#anthologie #21 | notes de retour

Notre bateau1 va enfin toucher au but son balancement son roulis sa vitesse ralentissant considérablement à l’approche de Sanlucar2 J’entends le claquement des voiles dans le soir tombant les secousses dues aux manœuvres de l’équipage3 lentement la nuit s’installe sur la côte que je devine Je suis monté sur le pont pour m’assurer que je ne me suis pas trompé que cette fois c’est la bonne nous allons bientôt toucher terre Enfin le bateau qui nous ramène des déserts lointains4 a tenu bon Je n’arrive pas à distinguer la côte la mer étale couleur d’encre profonde la végétation sèche en cette période de l’année tout ce confond dans la nuit noire La force me manque Mes yeux mon front se contractent pour discerner les rives pour retrouver les signes de ma ville Remonter le fleuve le grand fleuve le Guadalquivir5 se couler dans ses eaux larges aborder les zones marécageuses de Doña Ana6 sentir les échassiers trempant leur long bec dans les eaux saumâtres à la recherche de nourriture Les images de mon départ pour le Vice-royaume de Santa Fe7 me reviennent par vague par vaguelette mon corps est épuisé je ne vois rien Au loin je devine l’entrée de la ville andalouse gardée par la sentinelle trapue de la Tour de l’or8 Petite lumière qui clignote telle un phare dans l’océan de malheurs que je viens de traverser Je reviens ma ville tel l’antique Caron conduisant sa barque des morts9 jusque sous le pont de Triana

  1. Combien de fois, je l’ai vu tangué et je nous ai vus dans la tempête sur le point de couler.
  2. Sanlucar, porte d’entrée au Royaume d’Espagne.
  3. Notre équipage se compose maintenant du capitaine et de ses deux seconds, les Indiens rameurs sont tous morts pendant la remontée de l’Amazone, ces malheureux n’ont pas supporté la dureté de notre périple.

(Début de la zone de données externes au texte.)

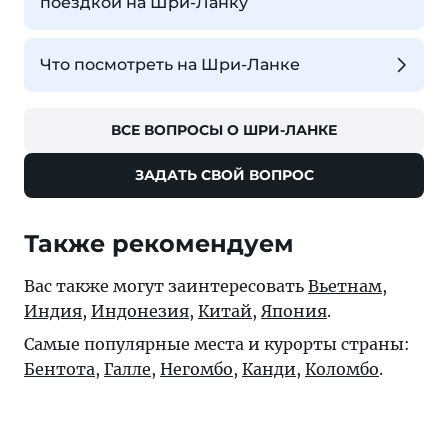
поездкой на Шри-Ланку
Что посмотреть на Шри-Ланке
ВСЕ ВОПРОСЫ О ШРИ-ЛАНКЕ
ЗАДАТЬ СВОЙ ВОПРОС
Также рекомендуем
Вас также могут заинтересовать
Вьетнам
,
Индия
,
Индонезия
,
Китай
,
Япония
.
Самые популярные места и курорты страны:
Бентота
,
Галле
,
Негомбо
,
Канди
,
Коломбо
.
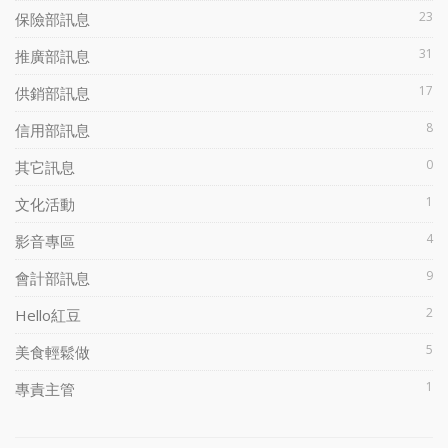
23
保險部訊息
31
推廣部訊息
17
供銷部訊息
8
信用部訊息
0
其它訊息
1
文化活動
4
影音專區
9
會計部訊息
2
Hello紅豆
5
美食輕鬆做
1
專責主管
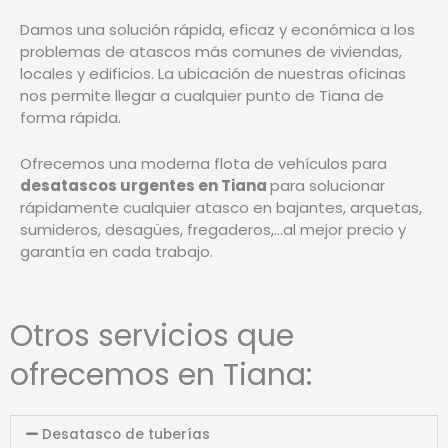
Damos una solución rápida, eficaz y económica a los
problemas de atascos más comunes de viviendas,
locales y edificios. La ubicación de nuestras oficinas
nos permite llegar a cualquier punto de Tiana de
forma rápida.
Ofrecemos una moderna flota de vehículos para
desatascos urgentes en Tiana
para solucionar
rápidamente cualquier atasco en bajantes, arquetas,
sumideros, desagües, fregaderos,…al mejor precio y
garantía en cada trabajo.
Otros servicios que
ofrecemos en Tiana:
Desatasco de tuberías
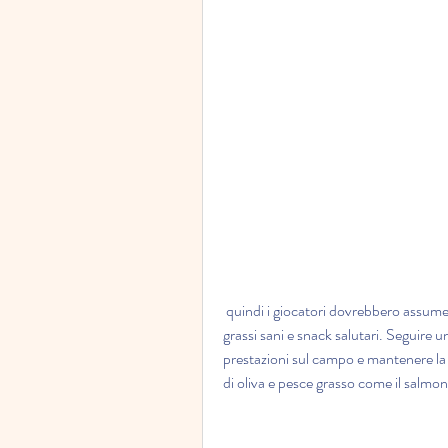
 quindi i giocatori dovrebbero assumere fonti di carboidrati complessi come cereali integrali, 
grassi sani e snack salutari. Seguire 
prestazioni sul campo e mantenere la 
di oliva e pesce grasso come il salmon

  4. Ce qu’on appellera bien plus tard l’Amazonie, terre sans habitants, si ce n’est que des sauvages.
  5. Le nom de Guadalquivir, hérité de l’occupation de Al-Andalus par les Maures.
  6. Le parc de Doña Ana, havre pour les oiseaux migrateurs… aujourd’hui condamné à la pollution par l’agriculture intensive.
  7. Aujourd’hui la Colombie avec pour capitale Santa Fe de Bogotá.
  8. Comme son nom l’indique, elle était le coffre-fort des  pillages des Indes occidentales. 
  9. Ce voyage qui a duré cinq mois a vu la mort d’une grande partie de l’équipage, la mort de trois de mes filles, les plus jeunes, et ma femme a perdu la raison.